* Given records
☆ ☆ ☆ ☆

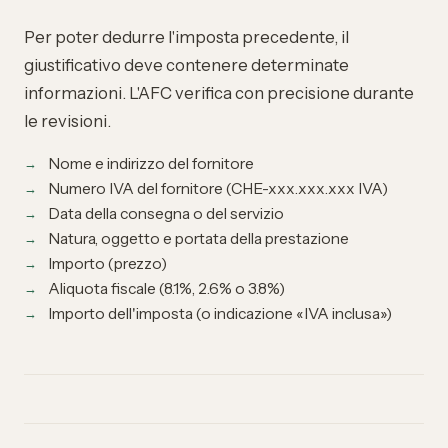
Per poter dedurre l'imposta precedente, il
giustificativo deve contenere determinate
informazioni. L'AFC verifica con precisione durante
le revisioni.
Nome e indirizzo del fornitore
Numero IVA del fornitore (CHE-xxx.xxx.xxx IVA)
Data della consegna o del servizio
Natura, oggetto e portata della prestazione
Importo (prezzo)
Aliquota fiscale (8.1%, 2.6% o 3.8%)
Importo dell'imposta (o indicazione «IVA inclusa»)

☆ ☆ ☆ ☆

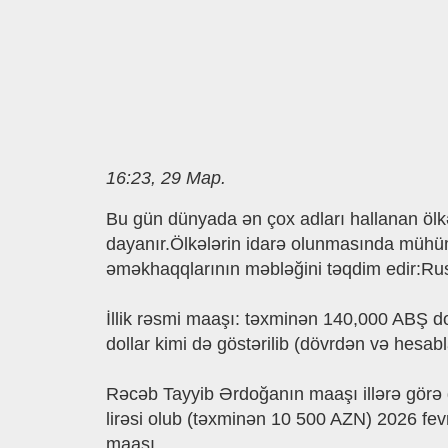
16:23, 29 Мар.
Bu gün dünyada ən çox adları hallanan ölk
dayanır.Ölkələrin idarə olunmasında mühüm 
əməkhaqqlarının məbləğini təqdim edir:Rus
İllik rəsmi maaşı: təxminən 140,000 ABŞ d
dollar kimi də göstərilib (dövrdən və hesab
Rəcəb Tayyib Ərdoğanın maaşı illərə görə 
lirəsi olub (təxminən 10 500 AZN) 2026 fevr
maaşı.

☆ ☆ ☆ ☆

* What needs to be done
In the entries above, the lines from the one bearing "giustificativo deve contenere determinate" up to and including the one bearing "Importo dell'imposta (o" should be transcribed exactly; no other line is wanted.

* Exercise result
giustificativo deve contenere determinate
informazioni. L'AFC verifica con precisione durante
le revisioni.
Nome e indirizzo del fornitore
Numero IVA del fornitore (CHE-xxx.xxx.xxx IVA)
Data della consegna o del servizio
Natura, oggetto e portata della prestazione
Importo (prezzo)
Aliquota fiscale (8.1%, 2.6% o 3.8%)
Importo dell'imposta (o indicazione «IVA inclusa»)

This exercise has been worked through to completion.